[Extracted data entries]

•••

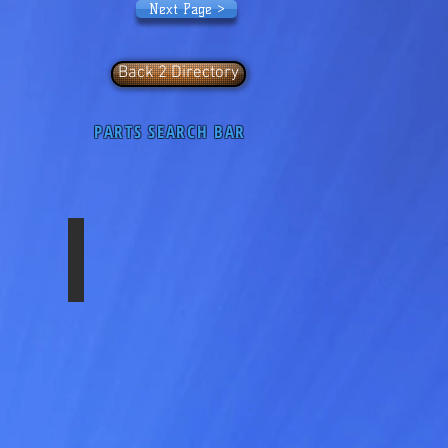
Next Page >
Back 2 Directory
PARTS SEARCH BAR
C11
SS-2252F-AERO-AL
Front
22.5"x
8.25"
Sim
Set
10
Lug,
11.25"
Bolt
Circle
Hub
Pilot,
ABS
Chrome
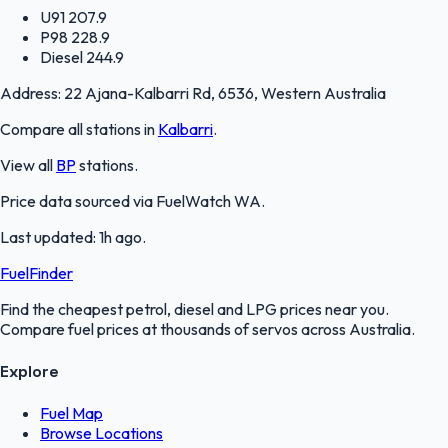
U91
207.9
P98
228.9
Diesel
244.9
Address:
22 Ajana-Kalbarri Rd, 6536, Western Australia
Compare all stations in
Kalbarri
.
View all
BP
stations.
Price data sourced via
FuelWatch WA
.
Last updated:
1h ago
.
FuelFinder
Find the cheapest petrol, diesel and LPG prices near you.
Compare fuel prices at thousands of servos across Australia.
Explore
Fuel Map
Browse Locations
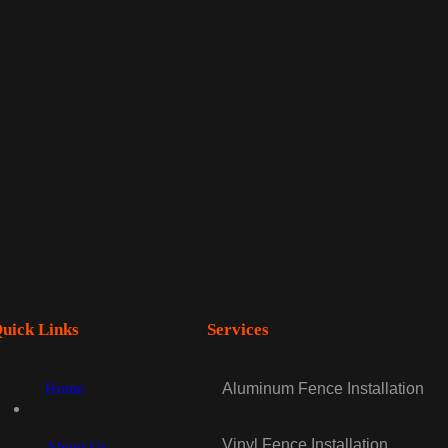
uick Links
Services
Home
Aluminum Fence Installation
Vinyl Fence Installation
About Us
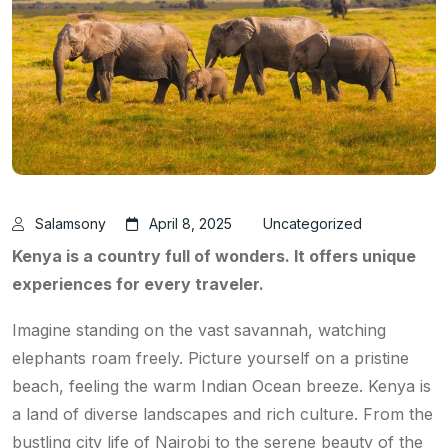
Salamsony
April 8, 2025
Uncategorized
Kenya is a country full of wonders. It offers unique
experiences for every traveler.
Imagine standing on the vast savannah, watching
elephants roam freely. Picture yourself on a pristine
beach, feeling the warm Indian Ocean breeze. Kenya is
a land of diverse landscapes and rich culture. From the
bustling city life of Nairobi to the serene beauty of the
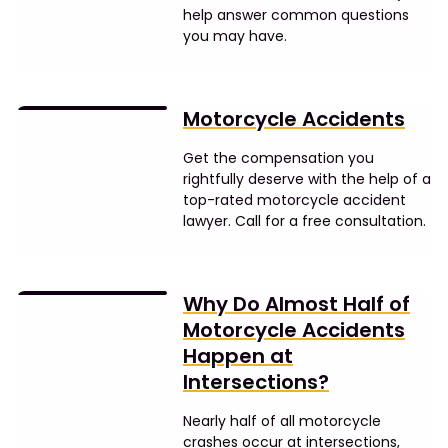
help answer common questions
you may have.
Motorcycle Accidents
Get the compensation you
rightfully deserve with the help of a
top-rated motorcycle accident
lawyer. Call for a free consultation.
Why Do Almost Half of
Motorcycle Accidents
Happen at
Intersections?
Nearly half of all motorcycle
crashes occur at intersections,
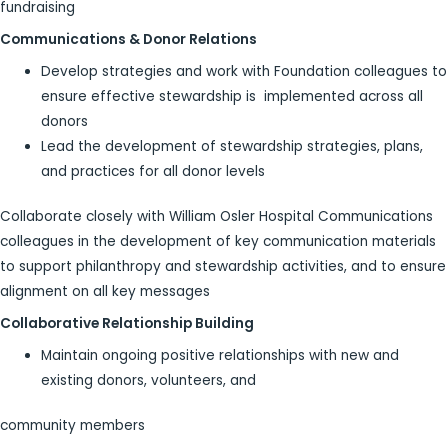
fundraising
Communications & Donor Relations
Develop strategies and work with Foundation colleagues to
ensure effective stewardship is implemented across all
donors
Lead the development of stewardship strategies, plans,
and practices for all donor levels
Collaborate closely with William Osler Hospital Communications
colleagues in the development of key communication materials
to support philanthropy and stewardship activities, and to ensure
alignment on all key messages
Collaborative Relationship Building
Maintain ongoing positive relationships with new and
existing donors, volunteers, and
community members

•••

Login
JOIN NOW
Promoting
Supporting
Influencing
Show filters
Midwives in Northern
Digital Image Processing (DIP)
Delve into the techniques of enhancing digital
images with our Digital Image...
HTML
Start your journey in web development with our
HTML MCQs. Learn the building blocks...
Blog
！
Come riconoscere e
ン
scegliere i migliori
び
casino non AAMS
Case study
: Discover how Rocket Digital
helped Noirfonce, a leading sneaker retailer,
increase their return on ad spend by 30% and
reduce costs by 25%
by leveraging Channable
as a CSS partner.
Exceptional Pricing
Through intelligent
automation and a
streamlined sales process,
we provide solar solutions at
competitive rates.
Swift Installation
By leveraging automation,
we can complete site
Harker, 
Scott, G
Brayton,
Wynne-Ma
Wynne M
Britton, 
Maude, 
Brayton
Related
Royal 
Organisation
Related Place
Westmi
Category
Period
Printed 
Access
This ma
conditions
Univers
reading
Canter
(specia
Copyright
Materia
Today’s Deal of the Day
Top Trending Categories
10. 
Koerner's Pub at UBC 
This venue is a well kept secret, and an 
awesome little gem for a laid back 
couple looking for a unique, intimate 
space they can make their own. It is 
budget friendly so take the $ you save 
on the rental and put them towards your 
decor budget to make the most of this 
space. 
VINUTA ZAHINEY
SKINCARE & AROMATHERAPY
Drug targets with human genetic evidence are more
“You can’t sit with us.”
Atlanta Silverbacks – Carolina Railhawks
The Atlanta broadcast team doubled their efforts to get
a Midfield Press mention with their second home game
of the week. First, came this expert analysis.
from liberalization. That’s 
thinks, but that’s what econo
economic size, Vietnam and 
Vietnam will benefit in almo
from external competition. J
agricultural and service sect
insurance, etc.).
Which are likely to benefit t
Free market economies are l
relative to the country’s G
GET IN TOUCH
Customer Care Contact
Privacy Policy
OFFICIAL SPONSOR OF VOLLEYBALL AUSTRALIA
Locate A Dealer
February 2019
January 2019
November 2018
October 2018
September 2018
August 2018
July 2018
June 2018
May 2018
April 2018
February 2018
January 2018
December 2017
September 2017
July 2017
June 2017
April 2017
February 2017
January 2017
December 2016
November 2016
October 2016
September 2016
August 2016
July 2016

•••

## AIM OF THE EXERCISE
Reproduce the text unchanged from the line with "help answer common questions" to the line with "community members", including both of those lines. Leave the pictures out of your answer.

## ANSWER TO THIS PROBLEM
help answer common questions
you may have.
Motorcycle Accidents
Get the compensation you
rightfully deserve with the help of a
top-rated motorcycle accident
lawyer. Call for a free consultation.
Why Do Almost Half of
Motorcycle Accidents
Happen at
Intersections?
Nearly half of all motorcycle
crashes occur at intersections,
fundraising
Communications & Donor Relations
Develop strategies and work with Foundation colleagues to
ensure effective stewardship is implemented across all
donors
Lead the development of stewardship strategies, plans,
and practices for all donor levels
Collaborate closely with William Osler Hospital Communications
colleagues in the development of key communication materials
to support philanthropy and stewardship activities, and to ensure
alignment on all key messages
Collaborative Relationship Building
Maintain ongoing positive relationships with new and
existing donors, volunteers, and
community members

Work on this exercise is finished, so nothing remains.